Fils d’un Juif allemand persécuté par les nazis, résistant, torturé par la Gestapo, déporté politique, travailleur-esclave au camp de Dora, rescapé, diplomate, ambassadeur de France : son CV était un cauchemar pour ses nombreux ennemis. Comment disqualifier d’un revers de main l’indignation d’un tel homme-siècle ? En appelant à la rescousse les valeurs du Conseil national de la Résistance qui avait jeté les bases de l’État-providence à la française, Hessel – réformiste de toujours, nullement un boutefeu – faisait le constat que la vieille promesse de redistribution des richesses et du maintien des inégalités à un niveau “supportable” était définitivement trahie par Sarkozy et son gang, au profit d’une oligarchie financière toujours plus vorace.
Exactement au même moment, l’économiste Jacques Généreux publie La Grande Régression (Seuil), un autre livre qui tombe à pic : “En une génération, la quasi-certitude d’un progrès s’est peu à peu effacée devant l’évidence d’une régression sociale, écologique, morale et politique.”
3. Quand on lui demandait les raisons de son soutien aux Palestiniens, Stéphane Hessel répliquait “respect du droit international”, “résolutions 242 et 338 du Conseil de sécurité de l’ONU” et “solution pacifique à un conflit territorial”. Il était ferme, précis et résolu.
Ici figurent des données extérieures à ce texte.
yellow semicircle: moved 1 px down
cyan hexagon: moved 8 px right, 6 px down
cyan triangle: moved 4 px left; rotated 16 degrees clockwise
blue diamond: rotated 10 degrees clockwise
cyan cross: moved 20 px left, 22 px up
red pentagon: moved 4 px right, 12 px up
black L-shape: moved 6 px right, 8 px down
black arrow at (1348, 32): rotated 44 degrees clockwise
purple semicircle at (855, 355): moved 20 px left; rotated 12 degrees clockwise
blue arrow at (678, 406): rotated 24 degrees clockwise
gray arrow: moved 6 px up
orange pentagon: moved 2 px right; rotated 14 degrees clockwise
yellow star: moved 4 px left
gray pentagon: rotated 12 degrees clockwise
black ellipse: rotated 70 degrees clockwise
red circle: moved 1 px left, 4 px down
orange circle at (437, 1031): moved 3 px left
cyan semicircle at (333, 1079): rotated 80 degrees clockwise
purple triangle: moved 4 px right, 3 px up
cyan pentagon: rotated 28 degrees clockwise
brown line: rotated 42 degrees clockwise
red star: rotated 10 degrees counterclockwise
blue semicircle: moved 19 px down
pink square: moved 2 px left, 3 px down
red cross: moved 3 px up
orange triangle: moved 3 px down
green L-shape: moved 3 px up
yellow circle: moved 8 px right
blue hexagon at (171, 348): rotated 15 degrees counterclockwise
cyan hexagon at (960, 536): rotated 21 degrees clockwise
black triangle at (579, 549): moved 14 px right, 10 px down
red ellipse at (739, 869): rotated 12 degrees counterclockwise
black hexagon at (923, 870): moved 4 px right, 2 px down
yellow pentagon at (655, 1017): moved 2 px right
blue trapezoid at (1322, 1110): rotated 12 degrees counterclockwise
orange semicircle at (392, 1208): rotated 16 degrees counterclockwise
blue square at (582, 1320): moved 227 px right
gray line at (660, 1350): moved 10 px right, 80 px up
Et répondait avec une souveraine indifférence aux intimidations habituelles de ceux qui l’insultaient encore sur son lit de mort : “Il paraît que je suis antisémite. C’est nouveau, ça…” Là encore, Hessel était allé au-devant des coups et des ennuis. Avec l’espoir têtu de voir de son vivant une solution à un conflit de nouveau vitrifié après tant d’espoirs déçus. Hessel n’est plus ; son exigence de justice demeure.